Brazil’s government environment agency, Ibama, has counted 126 marine creatures affected – including 24 seabirds and 88 turtles – of which 95 had died, it said on Tuesday. Another 3,900 baby turtles had been captured by government agencies and universities and moved to safety.
The Brazilian navy says the oil has reached the Abrolhos Marine national park off the coast of Bahia state – a reserve that includes an archipelago, extensive coral reefs, humpback whale breeding grounds and the South Atlantic’s biggest concentration of marine biodiversity.
Reef fish such as Scarus trispinosus – a vivid blue parrotfish known as Budião-azul in Portuguese – as well as Mussismilia corals could be endangered, said Dutra, a biologist who has worked extensively in Abrolhos.
Flavio Lima, a professor of biology at the State University of Rio Grande do Norte in the north-east, said the oil could even prove fatal to the coral reefs.
“The coral is not an organism, it is a colony and it is very sensitive to alterations in the composition of nutrients,” he said. “Oil contamination could cause widespread death of coral colonies.”
Brazil’s coastal mangrove forests are important reproduction centres for many species of fish, Lima said.
“These mangrove areas are nurseries. We have the prolonged effects of the oil, that go from contamination of food sources like algae and invertebrates until [it reaches] the food chain … [The spill] also represents a risk for local populations who depend on crustaceans, like crabs and shrimp, and molluscs like oysters and clams, for survival.”
Brazil’s state oil company, Petrobras, said the oil came from three Venezuelan fields. Last Friday Federal Police and the Brazilian navy said an oil tanker flying a Greek flag and carrying crude oil from Venezuela was the main suspect after satellite images showed it was the only ship near an oil slick spotted 700km off Brazil’s north-east coast on 28-29 July, en route to South Africa.
Delta Tankers, owners of the Bouboulina tanker since identified by Reuters as the ship concerned, has denied responsibility. The ship “sailed from Venezuela in laden condition on July 19 2019 heading directly, with no stops at other ports, for Melaka, Malaysia, where she discharged her entire cargo without any shortage”, the company said in a statement.
In a Facebook Live event last Friday alongside Bolsonaro, the fishing and agriculture secretary, Jorge Seif Júnior, said there was no risk of contamination. “The fish is an intelligent animal. When it sees a blanket of oil, it flees,” he said.

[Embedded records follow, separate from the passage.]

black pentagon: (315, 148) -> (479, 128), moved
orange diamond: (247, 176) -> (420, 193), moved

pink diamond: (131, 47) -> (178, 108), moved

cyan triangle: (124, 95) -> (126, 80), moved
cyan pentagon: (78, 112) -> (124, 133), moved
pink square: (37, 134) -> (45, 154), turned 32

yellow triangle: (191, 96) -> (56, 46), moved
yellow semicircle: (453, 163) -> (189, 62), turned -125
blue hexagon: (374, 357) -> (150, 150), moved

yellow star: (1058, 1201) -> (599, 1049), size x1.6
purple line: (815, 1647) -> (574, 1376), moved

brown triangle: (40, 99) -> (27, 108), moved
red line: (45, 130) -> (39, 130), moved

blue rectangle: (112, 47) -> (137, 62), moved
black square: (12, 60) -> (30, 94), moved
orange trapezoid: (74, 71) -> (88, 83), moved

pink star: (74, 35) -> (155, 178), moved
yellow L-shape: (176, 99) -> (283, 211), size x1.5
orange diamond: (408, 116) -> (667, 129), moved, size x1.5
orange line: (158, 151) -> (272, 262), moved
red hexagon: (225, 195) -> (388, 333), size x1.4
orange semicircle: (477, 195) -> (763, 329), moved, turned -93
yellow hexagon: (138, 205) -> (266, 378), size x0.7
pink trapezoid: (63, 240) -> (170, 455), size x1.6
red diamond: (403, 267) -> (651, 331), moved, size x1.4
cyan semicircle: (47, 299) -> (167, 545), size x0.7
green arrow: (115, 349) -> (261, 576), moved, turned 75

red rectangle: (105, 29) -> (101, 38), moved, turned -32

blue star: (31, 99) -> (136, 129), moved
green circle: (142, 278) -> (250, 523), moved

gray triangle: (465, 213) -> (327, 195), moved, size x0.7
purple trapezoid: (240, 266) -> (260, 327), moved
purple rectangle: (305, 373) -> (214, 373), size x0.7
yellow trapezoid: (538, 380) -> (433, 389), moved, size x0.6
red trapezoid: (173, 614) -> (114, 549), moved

Maurício Cardim, 42, who rents boats to tourists and researchers in Bahia, said the evidence on the ground proved otherwise.
“I have seen dead fish, I have seen jellyfish… I have seen an enormous quantity of seaweed we don’t see at this time of year, coloured with oil,” said Cardim, who is part of the Coast Guardians group of volunteers who are cleaning up the coast of Bahia state. “We want a solution. For now we are cleaning our beaches, because we live from the sea.”